■ Problem requirements
Where does the word "lines" show up in the data? Please find each such line and copy it.
The data section start
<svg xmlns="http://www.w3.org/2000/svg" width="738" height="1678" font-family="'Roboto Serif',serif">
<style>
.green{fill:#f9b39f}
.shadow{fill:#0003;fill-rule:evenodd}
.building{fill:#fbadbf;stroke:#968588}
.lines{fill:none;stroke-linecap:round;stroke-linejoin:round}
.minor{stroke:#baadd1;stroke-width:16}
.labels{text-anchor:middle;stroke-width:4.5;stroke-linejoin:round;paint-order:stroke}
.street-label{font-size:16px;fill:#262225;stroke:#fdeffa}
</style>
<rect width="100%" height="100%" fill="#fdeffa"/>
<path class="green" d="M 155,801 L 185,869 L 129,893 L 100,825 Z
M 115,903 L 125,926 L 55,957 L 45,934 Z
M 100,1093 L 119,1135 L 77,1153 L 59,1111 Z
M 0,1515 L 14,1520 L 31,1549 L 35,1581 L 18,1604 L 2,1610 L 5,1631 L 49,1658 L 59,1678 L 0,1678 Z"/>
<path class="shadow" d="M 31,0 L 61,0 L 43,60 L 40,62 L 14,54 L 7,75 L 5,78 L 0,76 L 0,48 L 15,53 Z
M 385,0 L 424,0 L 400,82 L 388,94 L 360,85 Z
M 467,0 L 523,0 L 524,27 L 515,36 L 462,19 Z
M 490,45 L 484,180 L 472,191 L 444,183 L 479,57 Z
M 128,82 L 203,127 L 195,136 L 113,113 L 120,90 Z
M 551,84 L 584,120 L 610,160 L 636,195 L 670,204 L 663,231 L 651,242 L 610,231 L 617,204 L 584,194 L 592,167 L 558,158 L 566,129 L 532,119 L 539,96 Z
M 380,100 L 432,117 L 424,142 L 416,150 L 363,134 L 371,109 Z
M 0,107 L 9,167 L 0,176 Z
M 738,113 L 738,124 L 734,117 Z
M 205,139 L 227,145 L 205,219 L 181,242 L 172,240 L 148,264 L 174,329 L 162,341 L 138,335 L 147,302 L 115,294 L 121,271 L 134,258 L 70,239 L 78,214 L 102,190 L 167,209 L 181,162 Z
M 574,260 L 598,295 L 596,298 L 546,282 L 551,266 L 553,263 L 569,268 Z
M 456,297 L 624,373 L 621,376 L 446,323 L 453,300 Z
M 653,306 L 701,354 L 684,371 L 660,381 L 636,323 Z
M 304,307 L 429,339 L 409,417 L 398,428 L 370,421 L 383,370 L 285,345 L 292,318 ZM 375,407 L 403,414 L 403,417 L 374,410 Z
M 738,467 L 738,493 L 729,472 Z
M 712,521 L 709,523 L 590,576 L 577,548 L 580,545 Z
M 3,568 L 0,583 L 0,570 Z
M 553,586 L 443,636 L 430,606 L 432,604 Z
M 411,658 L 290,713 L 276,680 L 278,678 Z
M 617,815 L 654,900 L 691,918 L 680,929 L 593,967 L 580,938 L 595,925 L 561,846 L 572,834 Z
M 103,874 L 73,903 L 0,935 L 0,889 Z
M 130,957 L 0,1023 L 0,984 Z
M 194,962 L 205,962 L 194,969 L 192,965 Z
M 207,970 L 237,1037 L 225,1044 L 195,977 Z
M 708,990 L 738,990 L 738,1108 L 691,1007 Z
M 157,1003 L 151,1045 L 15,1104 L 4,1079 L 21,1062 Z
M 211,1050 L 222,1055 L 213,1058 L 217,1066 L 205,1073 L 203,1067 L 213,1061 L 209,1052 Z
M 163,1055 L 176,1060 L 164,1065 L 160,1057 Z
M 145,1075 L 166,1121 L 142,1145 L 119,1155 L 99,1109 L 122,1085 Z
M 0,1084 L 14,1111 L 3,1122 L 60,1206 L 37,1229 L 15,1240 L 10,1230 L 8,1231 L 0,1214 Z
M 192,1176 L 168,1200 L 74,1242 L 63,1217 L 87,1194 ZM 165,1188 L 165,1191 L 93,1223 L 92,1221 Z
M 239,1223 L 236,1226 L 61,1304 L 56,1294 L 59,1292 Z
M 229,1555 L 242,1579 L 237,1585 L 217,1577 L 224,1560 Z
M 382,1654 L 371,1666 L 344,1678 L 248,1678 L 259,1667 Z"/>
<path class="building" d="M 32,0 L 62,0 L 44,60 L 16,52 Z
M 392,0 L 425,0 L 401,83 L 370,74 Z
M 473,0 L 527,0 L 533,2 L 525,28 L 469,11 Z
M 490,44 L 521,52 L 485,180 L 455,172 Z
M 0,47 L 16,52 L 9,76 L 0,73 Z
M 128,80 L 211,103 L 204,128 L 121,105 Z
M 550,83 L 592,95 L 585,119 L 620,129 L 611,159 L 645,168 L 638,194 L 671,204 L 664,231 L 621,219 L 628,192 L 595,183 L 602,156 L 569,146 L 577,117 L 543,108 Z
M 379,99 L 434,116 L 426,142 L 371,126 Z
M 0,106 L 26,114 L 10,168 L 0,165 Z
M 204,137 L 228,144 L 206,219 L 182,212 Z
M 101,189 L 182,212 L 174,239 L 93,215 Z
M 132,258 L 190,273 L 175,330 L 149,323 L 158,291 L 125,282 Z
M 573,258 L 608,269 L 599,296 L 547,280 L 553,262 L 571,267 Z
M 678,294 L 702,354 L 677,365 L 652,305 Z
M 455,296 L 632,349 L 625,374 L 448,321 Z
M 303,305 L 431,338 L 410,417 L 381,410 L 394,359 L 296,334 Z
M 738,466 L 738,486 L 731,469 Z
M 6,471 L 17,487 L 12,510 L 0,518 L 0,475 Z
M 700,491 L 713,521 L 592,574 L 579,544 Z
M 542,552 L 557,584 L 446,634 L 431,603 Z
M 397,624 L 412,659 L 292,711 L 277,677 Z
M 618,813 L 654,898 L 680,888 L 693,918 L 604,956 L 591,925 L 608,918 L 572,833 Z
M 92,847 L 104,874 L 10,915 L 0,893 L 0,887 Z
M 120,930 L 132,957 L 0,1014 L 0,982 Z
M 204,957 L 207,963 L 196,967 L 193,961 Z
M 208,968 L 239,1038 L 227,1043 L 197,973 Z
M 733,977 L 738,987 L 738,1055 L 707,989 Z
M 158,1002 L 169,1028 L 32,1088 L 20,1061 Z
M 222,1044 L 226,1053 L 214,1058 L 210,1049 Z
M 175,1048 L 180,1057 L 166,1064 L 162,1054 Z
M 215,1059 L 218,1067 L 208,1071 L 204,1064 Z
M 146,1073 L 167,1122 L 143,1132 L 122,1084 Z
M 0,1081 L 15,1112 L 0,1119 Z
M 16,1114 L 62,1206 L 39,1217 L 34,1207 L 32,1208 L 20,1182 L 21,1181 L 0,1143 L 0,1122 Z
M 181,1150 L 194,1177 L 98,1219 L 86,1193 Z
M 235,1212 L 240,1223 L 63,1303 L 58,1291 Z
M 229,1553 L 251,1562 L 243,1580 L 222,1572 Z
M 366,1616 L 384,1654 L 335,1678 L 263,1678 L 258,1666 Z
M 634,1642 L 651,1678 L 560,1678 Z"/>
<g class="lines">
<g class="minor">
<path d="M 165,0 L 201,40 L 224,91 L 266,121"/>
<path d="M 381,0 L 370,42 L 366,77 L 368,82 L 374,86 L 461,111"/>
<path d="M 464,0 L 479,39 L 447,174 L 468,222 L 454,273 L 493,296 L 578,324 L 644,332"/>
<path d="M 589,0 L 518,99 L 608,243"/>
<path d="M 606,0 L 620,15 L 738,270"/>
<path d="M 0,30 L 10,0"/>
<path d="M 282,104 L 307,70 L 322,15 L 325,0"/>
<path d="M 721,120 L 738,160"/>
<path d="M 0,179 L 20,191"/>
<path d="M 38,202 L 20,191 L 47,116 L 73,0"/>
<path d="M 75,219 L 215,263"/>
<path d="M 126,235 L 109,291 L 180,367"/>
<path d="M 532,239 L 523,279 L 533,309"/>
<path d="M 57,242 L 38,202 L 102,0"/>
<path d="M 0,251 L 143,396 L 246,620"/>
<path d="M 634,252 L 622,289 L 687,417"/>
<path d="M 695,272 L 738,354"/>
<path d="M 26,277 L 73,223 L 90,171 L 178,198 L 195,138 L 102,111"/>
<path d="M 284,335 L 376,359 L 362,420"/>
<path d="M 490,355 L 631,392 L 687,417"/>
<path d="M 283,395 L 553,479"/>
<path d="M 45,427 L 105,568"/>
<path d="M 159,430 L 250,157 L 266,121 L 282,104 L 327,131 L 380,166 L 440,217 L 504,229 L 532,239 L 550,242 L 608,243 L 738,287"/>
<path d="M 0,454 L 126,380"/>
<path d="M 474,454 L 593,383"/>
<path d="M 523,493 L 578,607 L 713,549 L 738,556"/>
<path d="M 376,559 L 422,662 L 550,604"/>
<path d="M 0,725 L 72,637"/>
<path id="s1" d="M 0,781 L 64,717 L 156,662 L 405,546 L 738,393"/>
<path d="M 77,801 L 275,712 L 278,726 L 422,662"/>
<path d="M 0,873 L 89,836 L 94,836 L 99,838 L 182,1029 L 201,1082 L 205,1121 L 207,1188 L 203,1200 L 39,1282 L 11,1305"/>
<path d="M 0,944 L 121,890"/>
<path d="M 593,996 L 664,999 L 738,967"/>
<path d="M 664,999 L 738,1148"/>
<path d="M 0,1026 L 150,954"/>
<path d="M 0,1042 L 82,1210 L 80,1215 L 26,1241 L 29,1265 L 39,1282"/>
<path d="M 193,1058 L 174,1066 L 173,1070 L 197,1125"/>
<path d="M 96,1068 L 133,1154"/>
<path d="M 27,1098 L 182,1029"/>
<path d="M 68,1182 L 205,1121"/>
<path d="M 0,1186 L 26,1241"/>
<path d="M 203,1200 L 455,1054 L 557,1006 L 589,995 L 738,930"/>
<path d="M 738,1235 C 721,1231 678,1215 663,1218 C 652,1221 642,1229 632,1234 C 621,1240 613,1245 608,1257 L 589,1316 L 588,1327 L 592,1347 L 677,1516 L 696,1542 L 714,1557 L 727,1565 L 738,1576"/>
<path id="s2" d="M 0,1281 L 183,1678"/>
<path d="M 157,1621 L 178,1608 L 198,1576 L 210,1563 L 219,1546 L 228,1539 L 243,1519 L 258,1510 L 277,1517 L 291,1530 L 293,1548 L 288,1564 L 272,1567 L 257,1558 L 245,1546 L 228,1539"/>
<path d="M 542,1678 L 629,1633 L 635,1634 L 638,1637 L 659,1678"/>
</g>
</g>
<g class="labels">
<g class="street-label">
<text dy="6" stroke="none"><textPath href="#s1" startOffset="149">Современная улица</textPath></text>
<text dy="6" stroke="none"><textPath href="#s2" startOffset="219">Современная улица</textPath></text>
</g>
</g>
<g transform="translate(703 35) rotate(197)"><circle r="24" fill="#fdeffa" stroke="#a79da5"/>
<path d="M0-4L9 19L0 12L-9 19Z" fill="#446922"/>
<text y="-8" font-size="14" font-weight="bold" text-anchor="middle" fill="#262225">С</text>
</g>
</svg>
The data section end
■ Problem solution
.lines{fill:none;stroke-linecap:round;stroke-linejoin:round}
<g class="lines">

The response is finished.